Material shown ▸
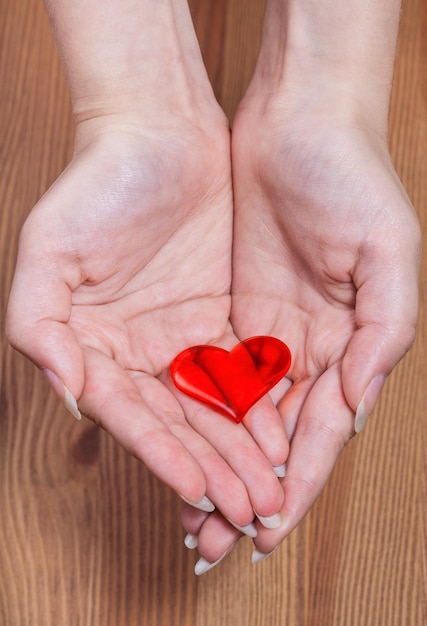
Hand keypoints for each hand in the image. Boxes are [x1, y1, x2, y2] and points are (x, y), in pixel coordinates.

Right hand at [6, 114, 289, 530]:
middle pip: (178, 424)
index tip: (198, 491)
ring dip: (242, 452)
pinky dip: (261, 408)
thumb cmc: (98, 184)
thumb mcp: (49, 250)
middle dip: (213, 470)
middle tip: (247, 512)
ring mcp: (182, 338)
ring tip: (271, 492)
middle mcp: (138, 351)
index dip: (163, 455)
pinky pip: (244, 371)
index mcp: (95, 346)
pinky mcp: (222, 319)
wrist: (160, 134)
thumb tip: (68, 393)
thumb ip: (40, 326)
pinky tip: (283, 439)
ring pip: (215, 408)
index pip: (132, 415)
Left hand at [183, 103, 419, 569]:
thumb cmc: (352, 178)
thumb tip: (358, 408)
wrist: (297, 124)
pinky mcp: (236, 308)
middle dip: (250, 490)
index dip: (296, 483)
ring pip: (244, 415)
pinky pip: (218, 371)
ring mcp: (272, 330)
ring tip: (194, 510)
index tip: (264, 529)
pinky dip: (204, 414)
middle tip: (214, 541)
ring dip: (222, 463)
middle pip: (278, 438)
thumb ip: (383, 335)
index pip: (320, 432)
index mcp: (352, 345)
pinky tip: (184, 446)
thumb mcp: (386, 254)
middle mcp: (312, 347)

Assigned task ▸
Restate word for word every line from the one containing "thumb ip: (383, 335)" through the final line of the listing. Both end lines belong in the answer.

Task result ▸
thumb ip: (383, 335)
index pip: (320, 432)
index mcp: (352, 345)
pinky tip: (184, 446)
thumb mcp: (386, 254)
middle mcp: (312, 347)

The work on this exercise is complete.